▸ Input
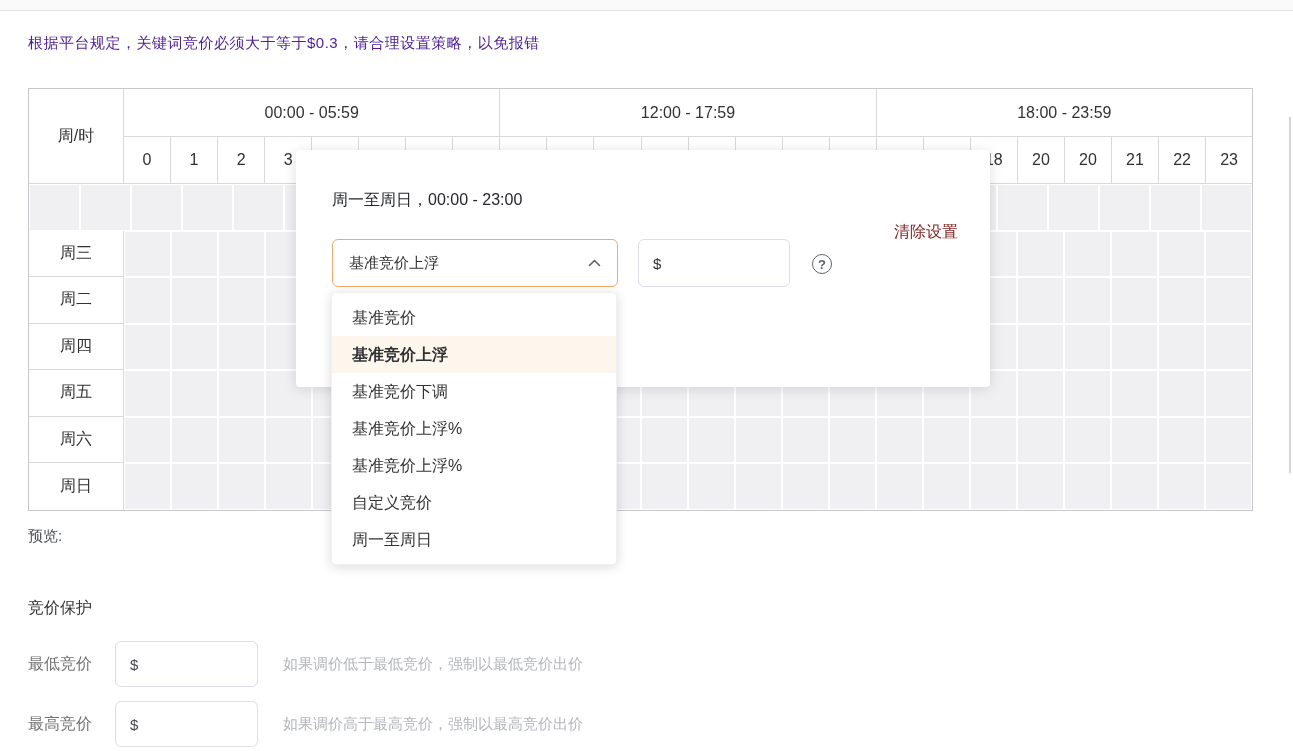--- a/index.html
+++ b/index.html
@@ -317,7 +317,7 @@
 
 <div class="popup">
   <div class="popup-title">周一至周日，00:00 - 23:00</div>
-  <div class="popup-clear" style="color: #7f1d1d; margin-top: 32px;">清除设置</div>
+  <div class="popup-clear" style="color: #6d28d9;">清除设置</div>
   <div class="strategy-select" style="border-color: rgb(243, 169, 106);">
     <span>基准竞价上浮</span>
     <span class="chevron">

...

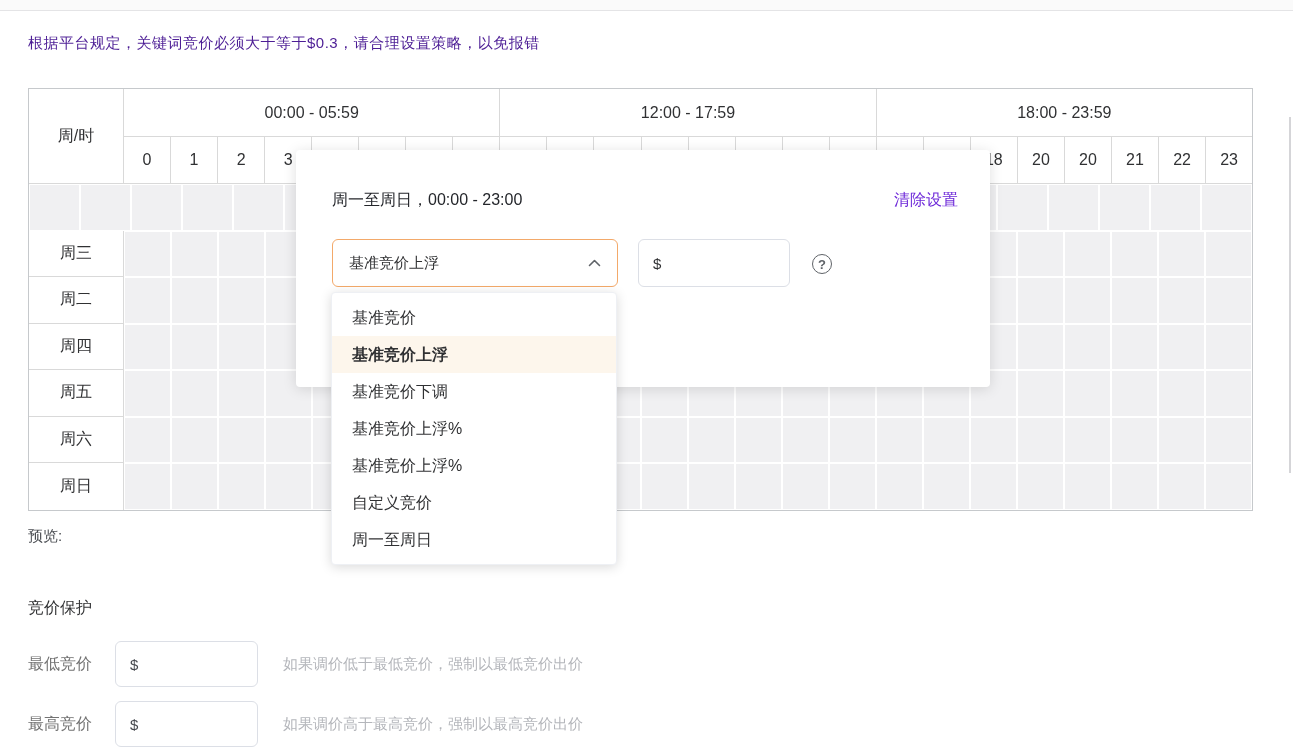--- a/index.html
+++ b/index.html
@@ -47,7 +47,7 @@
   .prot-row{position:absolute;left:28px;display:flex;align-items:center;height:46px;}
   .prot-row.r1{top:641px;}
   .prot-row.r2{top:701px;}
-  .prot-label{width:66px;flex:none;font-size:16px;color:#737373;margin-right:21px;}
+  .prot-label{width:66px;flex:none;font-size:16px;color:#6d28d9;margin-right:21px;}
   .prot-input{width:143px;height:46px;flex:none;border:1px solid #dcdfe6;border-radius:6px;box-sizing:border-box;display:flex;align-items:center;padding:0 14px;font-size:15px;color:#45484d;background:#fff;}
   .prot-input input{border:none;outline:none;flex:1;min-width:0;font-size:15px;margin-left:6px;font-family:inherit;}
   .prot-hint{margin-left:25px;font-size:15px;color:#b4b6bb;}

...

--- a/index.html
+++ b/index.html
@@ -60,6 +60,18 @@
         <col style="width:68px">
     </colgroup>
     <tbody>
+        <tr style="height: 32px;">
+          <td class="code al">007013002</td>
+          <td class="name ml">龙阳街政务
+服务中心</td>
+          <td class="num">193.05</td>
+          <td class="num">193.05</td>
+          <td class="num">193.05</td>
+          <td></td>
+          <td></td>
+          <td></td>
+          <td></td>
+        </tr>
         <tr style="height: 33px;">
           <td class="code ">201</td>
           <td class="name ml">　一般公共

▸ Exercise objective
For the material above, what is the count of lines that hold the word "code"? Give the number by itself.

▸ Solution for this problem
2